Venerdì, 25 Giugno 2021
Cronaca Duomo / Piazza San Babila

Milano, 3mila musulmani contro Isis e terrorismo: "Not in my name"

Grande risposta dei musulmani milanesi che hanno riempito piazza San Babila per gridare che il terrorismo non porta “il loro nome”. Il coordinatore del Caim: “Il califfo è un farabutto, qui anche per chi si è sacrificato”

In piazza per dire "Not in my name" - Foto da Instagram @Gero Guagliardo

In piazza c’erano le donne con i veli. C’erano con gli uomini con la barba lunga. E c’erano i bimbi, felici di essere lì, ma con la paura del futuro negli occhi. C’erano i passeggini e c’erano i cartelli, tanti, tantissimi. Ma in piazza San Babila, nel cuore del Milano, non c’erano terroristi né jihadisti. Non c’erano attentatori, né guerriglieri. Perché la violenza - l’hanno voluto urlare in ogni modo - non sarà mai “in loro nome”

Grandissima risposta dei musulmani di Milano, che hanno accolto l’invito del “Coordinamento associazioni islamiche di Milano e Monza”, di “Partecipazione e spiritualità musulmana” e dei “Giovani Musulmani”, e hanno riempito piazza San Babila per dire no al terrorismo e all’Isis

In almeno tremila, sabato pomeriggio hanno dato vita a un presidio di solidarietà per le vittime degli estremisti dello Stato islamico e hanno voluto rimarcare le differenze tra l’Islam e il terrorismo, provando a rassicurare una città sempre più scioccata e spaventata

"Non si può pensare di prendere voti accusando la comunità islamica, non ci si può accusare di non fare abbastanza - ha detto subito il coordinatore del Caim, Davide Piccardo -. Oggi siamo in migliaia qui a dire 'no al terrorismo', domani ci si accuserà di nuovo di non fare abbastanza?”.

* Materiale fornito *
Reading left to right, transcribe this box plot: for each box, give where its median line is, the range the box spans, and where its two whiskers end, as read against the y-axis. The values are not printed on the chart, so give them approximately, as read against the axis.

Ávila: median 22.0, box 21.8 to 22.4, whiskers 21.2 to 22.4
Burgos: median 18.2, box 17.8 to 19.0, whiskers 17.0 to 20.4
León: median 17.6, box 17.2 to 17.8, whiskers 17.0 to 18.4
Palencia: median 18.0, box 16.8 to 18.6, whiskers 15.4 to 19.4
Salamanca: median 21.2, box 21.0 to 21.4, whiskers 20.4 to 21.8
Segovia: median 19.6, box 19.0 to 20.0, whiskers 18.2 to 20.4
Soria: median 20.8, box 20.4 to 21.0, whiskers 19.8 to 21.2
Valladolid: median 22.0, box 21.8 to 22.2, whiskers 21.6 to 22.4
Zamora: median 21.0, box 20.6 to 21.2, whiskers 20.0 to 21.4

* Consegna *
Chi è il coordinatore del Caim secondo l'articolo sul presidio in piazza San Babila? Per favore, basati soltanto sull'articolo.

* Risposta *
Davide Piccardo.